> **Work request**:
Count the lines in the records that contain the string "Health", treating uppercase and lowercase as different, and reply with the number alone.
----------------------------------------
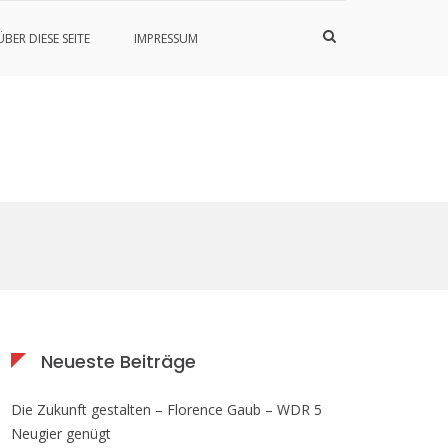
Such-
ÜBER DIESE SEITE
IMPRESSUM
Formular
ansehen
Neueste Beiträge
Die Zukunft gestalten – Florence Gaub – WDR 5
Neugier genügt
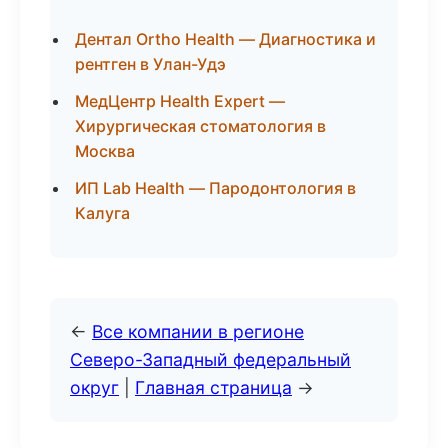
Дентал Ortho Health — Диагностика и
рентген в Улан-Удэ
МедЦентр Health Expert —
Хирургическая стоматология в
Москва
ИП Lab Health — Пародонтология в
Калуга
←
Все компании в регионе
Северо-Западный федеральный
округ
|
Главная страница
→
----------------------------------------
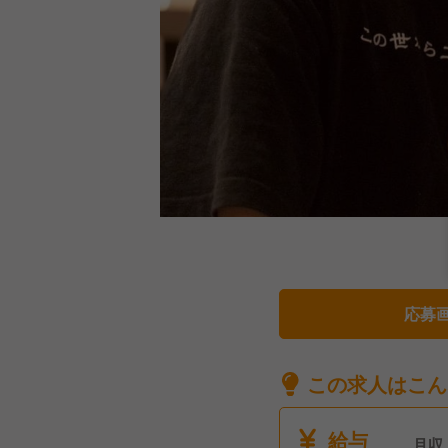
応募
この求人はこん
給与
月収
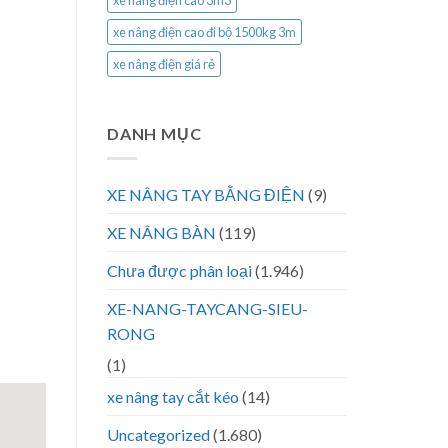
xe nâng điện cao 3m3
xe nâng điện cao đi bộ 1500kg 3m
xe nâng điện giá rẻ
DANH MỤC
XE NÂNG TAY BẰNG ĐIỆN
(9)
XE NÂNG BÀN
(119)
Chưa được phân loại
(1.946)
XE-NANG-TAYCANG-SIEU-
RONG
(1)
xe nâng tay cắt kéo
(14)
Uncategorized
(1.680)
----------------------------------------
> **Worked solution**:
3